Note, that $\gamma\wedge\delta$ is tautologically equivalent to $\neg(\gamma\rightarrow\neg\delta)$ , and $\gamma\vee\delta$ is tautologically equivalent to $\neg\gamma\rightarrow\delta$ . By tautologically equivalent we do not imply that one uses these first-order tautologies in the proves of the above equations (for example, you cannot use tautologies to substitute subformulas of quantified formulas), but rather that these connectives are defined this way.

(a) We need to show that $\vdash\exists x\neg(\alpha\rightarrow\neg\beta)\rightarrow\neg(\exists x\alpha\rightarrow\neg\exists x\beta)$ . By deduction, contraposition, generalization and contraposition (again) theorems, it is sufficient to show that $\neg(\alpha\rightarrow\neg\beta)\vdash\neg(\neg\forall x\neg\alpha\rightarrow\forall x\neg\beta)$ . For this, it is sufficient to show that $\neg(\alpha\rightarrow\neg\beta)\vdash\neg\forall x\neg\alpha$ and $\neg(\alpha\rightarrow\neg\beta)\vdash\neg\forall x\neg\beta$ (using Rule T for $\gamma,\neg\delta\vDash\neg(\gamma\rightarrow\delta)$ ), or that both $\{\neg(\alpha\rightarrow\neg\beta),\forall x\neg\alpha\}$ and $\{\neg(\alpha\rightarrow\neg\beta),\forall x\neg\beta\}$ are inconsistent.
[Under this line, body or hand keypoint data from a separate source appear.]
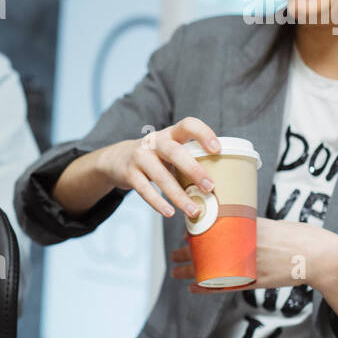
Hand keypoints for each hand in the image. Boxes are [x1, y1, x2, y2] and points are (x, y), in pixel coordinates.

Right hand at [99, 117, 221, 219]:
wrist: (117, 159)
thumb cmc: (155, 157)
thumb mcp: (169, 150)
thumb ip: (189, 158)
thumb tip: (220, 182)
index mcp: (170, 134)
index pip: (188, 125)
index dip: (203, 134)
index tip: (218, 149)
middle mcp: (154, 142)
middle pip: (174, 152)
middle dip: (194, 170)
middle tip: (210, 187)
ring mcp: (140, 157)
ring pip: (160, 176)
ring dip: (178, 195)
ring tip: (194, 210)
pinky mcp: (129, 173)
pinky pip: (144, 189)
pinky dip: (158, 202)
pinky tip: (169, 212)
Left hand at [171, 218, 337, 292]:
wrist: (321, 256)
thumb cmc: (299, 236)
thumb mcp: (274, 224)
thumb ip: (253, 226)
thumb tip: (235, 223)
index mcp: (250, 229)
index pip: (214, 230)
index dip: (195, 233)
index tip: (184, 233)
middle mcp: (247, 247)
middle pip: (208, 250)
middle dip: (187, 253)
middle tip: (175, 254)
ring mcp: (251, 265)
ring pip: (213, 269)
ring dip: (191, 271)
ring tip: (176, 271)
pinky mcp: (257, 281)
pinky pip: (227, 286)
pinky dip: (208, 287)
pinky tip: (194, 288)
By axiom group 2, $\vdash\forall x\neg\alpha\rightarrow\neg\alpha$ and $\vdash\forall x\neg\beta\rightarrow\neg\beta$ , and $\neg(\alpha\rightarrow\neg\beta)\rightarrow\alpha$ and $\neg(\alpha\rightarrow\neg\beta)\rightarrow\beta$ are tautologies, so that, by Rule T, $\{\neg(\alpha\rightarrow\neg\beta),\forall x\neg\alpha\}\vdash\{\alpha,\neg\alpha\}$ and $\{\neg(\alpha\rightarrow\neg\beta),\forall x\neg\beta\}\vdash\{\beta,\neg\beta\}$ .

(b) We need to show that $\vdash\forall x\neg(\alpha\rightarrow\neg\beta)\rightarrow\neg(\forall x\alpha\rightarrow\neg\forall x\beta)$ and $\vdash\neg(\forall x\alpha\rightarrow\neg\forall x\beta)\rightarrow\forall x\neg(\alpha\rightarrow\neg\beta)$ . By the deduction theorem, it is sufficient to show that $\forall x\neg(\alpha\rightarrow\neg\beta)\vdash\neg(\forall x\alpha\rightarrow\neg\forall x\beta)$ and $\neg(\forall x\alpha\rightarrow\neg\forall x\beta)\vdash\forall x\neg(\alpha\rightarrow\neg\beta)$ .
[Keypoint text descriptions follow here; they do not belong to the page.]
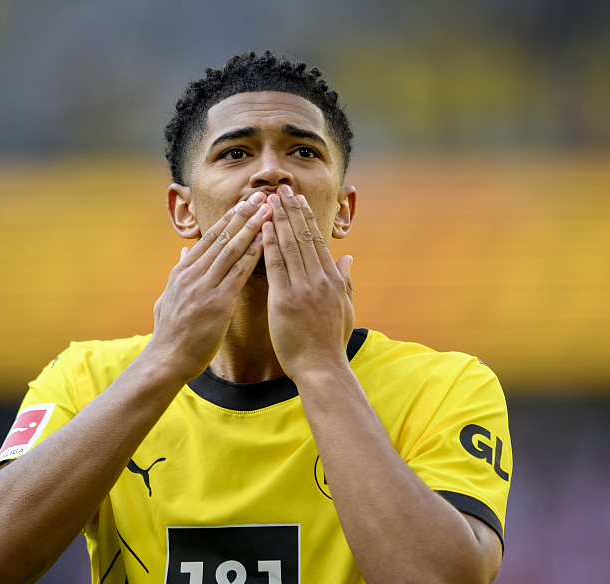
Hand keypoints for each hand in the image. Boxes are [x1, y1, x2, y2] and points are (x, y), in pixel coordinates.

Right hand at [149, 192, 271, 381]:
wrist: (167, 360)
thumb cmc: (171, 334)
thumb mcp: (168, 297)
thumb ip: (179, 273)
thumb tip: (184, 253)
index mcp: (182, 272)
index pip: (209, 237)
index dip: (229, 218)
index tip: (245, 202)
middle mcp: (192, 274)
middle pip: (222, 237)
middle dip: (244, 214)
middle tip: (262, 196)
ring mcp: (204, 287)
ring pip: (231, 249)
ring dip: (252, 227)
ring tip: (268, 210)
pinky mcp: (216, 303)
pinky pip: (238, 273)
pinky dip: (252, 255)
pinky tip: (266, 242)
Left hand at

For the first one it is sufficient to show that $\forall x\neg(\alpha\rightarrow\neg\beta)\vdash\forall x\alpha$ and $\forall x\neg(\alpha\rightarrow\neg\beta)\vdash\forall x\beta$ (using Rule T for $\gamma,\delta\vDash\neg(\gamma\rightarrow\neg\delta)$ ). By MP, it is sufficient to show that $\vdash\forall x\neg(\alpha\rightarrow\neg\beta)\rightarrow\forall x\alpha$ and $\vdash\forall x\neg(\alpha\rightarrow\neg\beta)\rightarrow\forall x\beta$ , and, by axiom group 3, MP and generalization theorem, it is sufficient to show that $\vdash\neg(\alpha\rightarrow\neg\beta)\rightarrow\alpha$ and $\vdash\neg(\alpha\rightarrow\neg\beta)\rightarrow\beta$ . Both are tautologies.

For the second one, by the generalization and contraposition theorems, it is sufficient to show that $\alpha\rightarrow\neg\beta\vdash\forall x\alpha\rightarrow\neg\forall x\beta$ . By the deduction theorem, it is sufficient to show that $\forall x\alpha;\alpha\rightarrow\neg\beta\vdash\neg\forall x\beta$ . By RAA, it is sufficient to conclude that $\{\forall x\alpha,\alpha\rightarrow\neg\beta,\forall x\beta\}$ is inconsistent. Now, by axiom group 2, $\vdash\forall x\alpha\rightarrow\alpha$ and $\vdash\forall x\beta\rightarrow\beta$ , and, by MP, $\{\forall x\alpha,\alpha\rightarrow\neg\beta,\forall x\beta\}\vdash\{\beta,\neg\beta\}$ .